# Anyone that can help me with a band logo?



## CodieMotionless (Jul 31, 2011)

Okay, so can anyone help me with a band logo for my band?
I really don't have any money right now and I'm just asking.
If you don't wanna help you don't have to comment.
My friend said he would do it, but he hasn't talked to me in a few days so I have no idea what's going on.
Anyways though, it needs to be done on a computer, and I'm not very good at computer art. That's why I'm asking for help. 

And the type of music is "metalcore" 
We don't want a complicated logo like the band WeCameWithBrokenTeeth or anything, but not as simple as the band Asking Alexandria. Something like the Motionless In White logo, but without completely copying them.


----------



## UnderTheSign (Aug 1, 2011)

Why don't you start by giving a description of what kind of logo you want, the music you play, etc?

Some people are busy. A few days means jack all


----------



## CodieMotionless (Aug 1, 2011)

Haha, I just edited it. 
So now people know what we're looking for.


----------



## MFB (Aug 1, 2011)

After a quick Google search of "Motionless in White", to be perfectly honest, that's not even a band logo, that's a _font_. It's just plain old, readable text with some accents and the "t" in "Motionless" is different.


----------



## Daemoniac (Aug 1, 2011)

^  What people seem to think of as a "logo" and what an actual "logo" is are two very, very different things...

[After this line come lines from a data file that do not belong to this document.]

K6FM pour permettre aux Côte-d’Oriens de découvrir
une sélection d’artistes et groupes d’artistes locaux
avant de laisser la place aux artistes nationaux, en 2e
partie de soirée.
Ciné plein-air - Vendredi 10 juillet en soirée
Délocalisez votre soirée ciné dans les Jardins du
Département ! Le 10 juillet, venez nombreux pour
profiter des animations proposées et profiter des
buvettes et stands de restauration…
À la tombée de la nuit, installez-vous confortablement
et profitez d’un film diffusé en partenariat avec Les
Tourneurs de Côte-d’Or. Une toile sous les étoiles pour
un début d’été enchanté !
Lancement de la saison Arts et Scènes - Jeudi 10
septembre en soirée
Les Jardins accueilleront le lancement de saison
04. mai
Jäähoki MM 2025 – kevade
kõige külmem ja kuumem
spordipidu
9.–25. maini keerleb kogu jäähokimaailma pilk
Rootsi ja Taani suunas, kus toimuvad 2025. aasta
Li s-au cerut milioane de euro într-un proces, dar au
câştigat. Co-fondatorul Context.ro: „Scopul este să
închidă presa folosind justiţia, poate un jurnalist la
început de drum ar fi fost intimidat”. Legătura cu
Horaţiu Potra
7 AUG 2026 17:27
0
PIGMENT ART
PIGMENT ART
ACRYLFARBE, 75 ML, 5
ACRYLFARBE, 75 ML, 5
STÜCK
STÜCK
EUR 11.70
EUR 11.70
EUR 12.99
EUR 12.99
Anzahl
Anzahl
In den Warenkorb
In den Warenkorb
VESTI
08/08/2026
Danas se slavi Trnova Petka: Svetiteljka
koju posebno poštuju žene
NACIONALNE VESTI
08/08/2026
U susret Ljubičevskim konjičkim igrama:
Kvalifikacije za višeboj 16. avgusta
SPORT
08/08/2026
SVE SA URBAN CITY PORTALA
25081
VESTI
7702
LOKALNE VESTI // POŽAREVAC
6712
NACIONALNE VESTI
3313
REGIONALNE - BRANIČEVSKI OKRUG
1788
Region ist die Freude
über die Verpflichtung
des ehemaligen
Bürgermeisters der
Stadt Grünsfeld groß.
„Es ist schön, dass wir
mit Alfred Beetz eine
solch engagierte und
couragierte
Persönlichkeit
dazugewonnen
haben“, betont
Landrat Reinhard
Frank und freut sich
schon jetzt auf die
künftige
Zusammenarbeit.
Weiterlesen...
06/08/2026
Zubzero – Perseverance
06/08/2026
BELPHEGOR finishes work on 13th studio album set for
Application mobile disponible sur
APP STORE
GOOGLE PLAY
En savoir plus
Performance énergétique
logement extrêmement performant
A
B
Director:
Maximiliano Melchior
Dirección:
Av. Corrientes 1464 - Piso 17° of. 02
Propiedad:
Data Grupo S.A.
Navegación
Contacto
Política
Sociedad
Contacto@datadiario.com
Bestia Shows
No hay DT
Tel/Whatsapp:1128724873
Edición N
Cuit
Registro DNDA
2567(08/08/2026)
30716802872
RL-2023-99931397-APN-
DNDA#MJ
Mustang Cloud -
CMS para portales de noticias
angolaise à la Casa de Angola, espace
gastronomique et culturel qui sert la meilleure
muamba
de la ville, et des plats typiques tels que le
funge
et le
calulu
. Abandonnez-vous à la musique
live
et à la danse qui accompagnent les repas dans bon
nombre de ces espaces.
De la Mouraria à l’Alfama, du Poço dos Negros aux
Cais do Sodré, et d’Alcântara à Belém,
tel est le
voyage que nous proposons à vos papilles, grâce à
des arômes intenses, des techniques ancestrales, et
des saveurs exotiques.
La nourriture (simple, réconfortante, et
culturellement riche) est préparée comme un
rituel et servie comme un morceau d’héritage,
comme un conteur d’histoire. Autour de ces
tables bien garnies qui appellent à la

A font arranged in a way to make it more interesting =/= a logo/symbol that represents the band


----------



## Daemoniac (Aug 1, 2011)

For example;

name:






Logo:






And again;

Name;






Logo;


----------



## CodieMotionless (Aug 1, 2011)

Well it would look stupid saying "help me with a band text" 
So I put logo.
But that's basically what we need is a "text"


----------



## Fiction (Aug 10, 2011)

Whats the band name? Usually helps, I'll give it a go


----------



## CodieMotionless (Aug 11, 2011)

Forward Falling


----------



## Ancestor (Aug 24, 2011)

i believe that a lot of names are also logos: coke, macdonalds, etc. it's a symbol (which could be letters) representing your company.

and it's how you acquire rights to a name. otherwise anyone could call anything coke, or macdonalds. like kiss for example. that's a logo based on the name of the band. you can't copyright a name, but you can trademark a logo.


----------



## Sonofthe7thSign (Sep 7, 2011)

CodieMotionless said:


> Forward Falling


 
Heres what I came up with... let me know an I can adjust things...

Bands Logos pictures by blurringtheline - Photobucket


----------



## CodieMotionless (Sep 15, 2011)

I love the one that black and green. 
Thanks so much. 
And I'll like your band in just a few.


----------



## CodieMotionless (Sep 15, 2011)

I just can't get it off of photobucket.. Any way you could post it to my wall on Facebook or something? [email protected]


----------



## Sonofthe7thSign (Sep 18, 2011)




----------



## Sonofthe7thSign (Sep 18, 2011)

Np man hope you like it!!! hit me with some thanks!!~


----------



## Sonofthe7thSign (Sep 18, 2011)

heres another one I did by request.


----------



## FACTORY (Sep 19, 2011)

I did what I could.


----------



## CodieMotionless (Sep 26, 2011)

How do you do thanks on here? I don't really know how to work it, haha.


----------



## CodieMotionless (Sep 29, 2011)

Does anybody know a place for good downloadable fonts? We have a prooject to do..


----------



## UnderTheSign (Oct 5, 2011)

Google "free fonts"... There's a ton of site that have pretty neat ones. Wouldn't be able to name one from the top of my head though.


----------



## Ninetyfour (Oct 5, 2011)

1. dafont
2. Write band name
3. Add stroke
4. There is no step 4


----------



## CodieMotionless (Oct 9, 2011)

Haha, thanks.


----------